Mit der Ankunft in einem westlichen Land verflüchtigen sich die Probleme keineswegs – im Gegenteil. Der schwierige Zugang zu Gesundheitsdienstleistungen, die oft unwürdige Wohnsituation in Flüchtlingsunterkünften oder Camps und die kulturellen sowie sprachlichen Barrieren manövrieren Geflüchtete häufig in eine soziale Isoliertheit. Abgeschnitten von ihrer Herkunftsfamilie und -kultur, ohne die bisherige Gemeinschaft und ohne Arbeit erleben sich Migrantinnen und Migranten als unwillkommen und stigmatisiert.
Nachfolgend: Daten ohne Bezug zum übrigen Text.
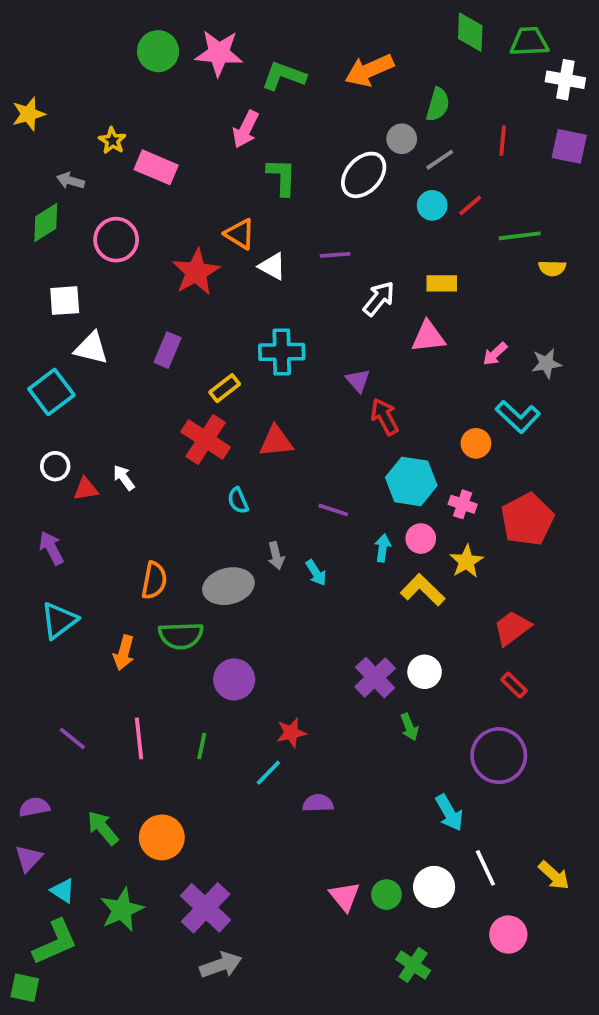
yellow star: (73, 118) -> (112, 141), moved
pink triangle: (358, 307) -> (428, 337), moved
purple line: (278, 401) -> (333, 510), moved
Forschungen zufolge entwickeln viele von ihnen zusätzliche Ängste und Depressionen, bereits vorhandene psychische Probleme können sich verschlimmern.

Gerade hier klaffen Unterschiede zwischen der öffentlichen Wahrnehmung und dem tatsächlichen Zustand der Geflüchteten. Therapeutische Angebote, wenn sie denn überhaupt vorhanden sind, fokussieren vorwiegend auf die erlittenen Traumata. Die aktuelle Situation der Geflüchteten, ihre Probleme der Integration, ihre finanzielle Unsicherheit oder die Angst vor Abschiebung bleiben dabei oft außen vor. Doch gerade diese Umstände erleben die Betroffenen nicht selten als belastender als die Erfahrungen vor oder während der Flucht. Erschwerend wirkt dabei der Verlust des sozialen Netzwerks von Familie, Freunden und anderen Gruppen.

Hilfsangebote müssten darauf fokussieren, diese Ressourcen nach Möglichkeit wieder zu schaffen und zu stärken. Auch sollten sie die kulturellen Unterschiede stärker berücksichtigen. Die größte Herausforderung bei der Behandlung von psychisch erkrankten Migrantinnen und Migranten liegt in der geforderten Kompetenz und Empathie, die oft sehr anderen Wert- und Glaubensvorstellungen zu begreifen.